A fast pace and some hilarious banter about their names, how to pronounce and spell them, gets Barry McStay’s
A tremendously enjoyable and moving tragi-comedy
Not only did Barry McStay write the play, he also plays Eoin who has a chance encounter with Zeb, played by Dan Nicholson. You can have some fun with friends on the very precise enunciation of their handles. The two of them ooze that casual and endearing bonhomie that makes you want to immediately be part of their social set, not that we know anything about their mates, because this hour or so is tightly focussed on the overriding concern of the two guys and their relationship with the woman who can fulfill or thwart their burning ambition. No time is wasted on getting to the heart of the matter. There’s a chance meeting, nervous introductions, an impassioned snog and before you know it they've moved in with each other and have been married for two years.

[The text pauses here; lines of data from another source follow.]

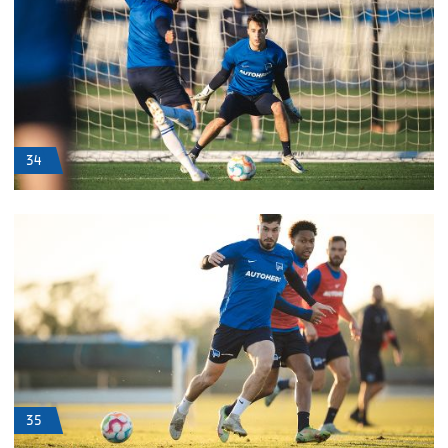
34
35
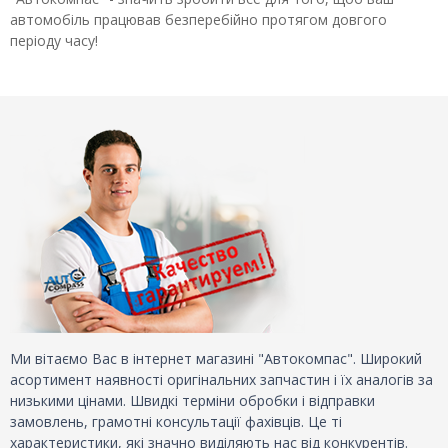
автомобіль працював безперебійно протягом довгого
періоду часу!
Ми вітаємо Вас в інтернет магазині "Автокомпас". Широкий
асортимент наявності оригінальних запчастин і їх аналогів за
низькими цінами. Швидкі терміни обробки і відправки
замовлень, грамотні консультації фахівців. Це ті
характеристики, які значно виділяють нас від конкурентів.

In their settled existence they have everything except a family and so they decide to embark on what turns out to be the tortuous path of adopting a child. As they point out, the ease with which straight couples can breed and churn out sprogs seems highly irresponsible compared to the hurdles or tests, examinations, interviews and determinations for worthiness and suitability that people trying to adopt have go through and that’s before you filter in the the gay ingredient. They are confident, however, that their balanced relationship will provide the perfect environment for a child to grow up in. Zeb will be the fun daddy and Eoin will be the serious daddy. All they have to do know is to persuade Beth, the social worker, and those behind her on the boards, committees and assessment panels who make the decision. Aamira Challenger is charming and empathetic, sensitively guiding them through the process, herself knowing how protracted, intrusive and frustrating it can be. As they progress through the stages the couple become increasingly close to her.
But how will it all end? Well, this is not simply a play about how the adoption system works, though it provides an educational insight into that. With a couple of twists, it turns into a deeply moving drama that confronts tragedy and welcomes redemption. Director Matthew Iliffe navigates this path with sensitivity and draws out performances from a trio that is well-cast, thanks to Casting Consultant, Nadine Rennie CDG and who manage the dynamics of the script in a way that flows from the comedy to the functional narrative and through the complex denouement without jarring.
The team of creatives is also clearly in tune with his vision. Intimacy Director Jess Tucker-Boyd has clearly given the cast the security and ease of working together that allows for the generation of emotional intensity, and inevitably Sound Designer Julian Starr, reflects and enhances the moods and transitions unobtrusively yet supportively, working in harmony with Lighting Designer Ryan Joseph Stafford who achieves the same results. Add a simple, functional set and credible costumes from Ceci Calf and the smooth work of Stage Manager Lamesha Ruddock and you have a production that oozes accomplishment in every department.
McStay’s success here follows on from his triumph in Vespertilio and puts him in that happy band of writers to look out for, but it's the director, actors and creative team who have fashioned his vision for Breeding into a tremendously enjoyable and moving tragi-comedy.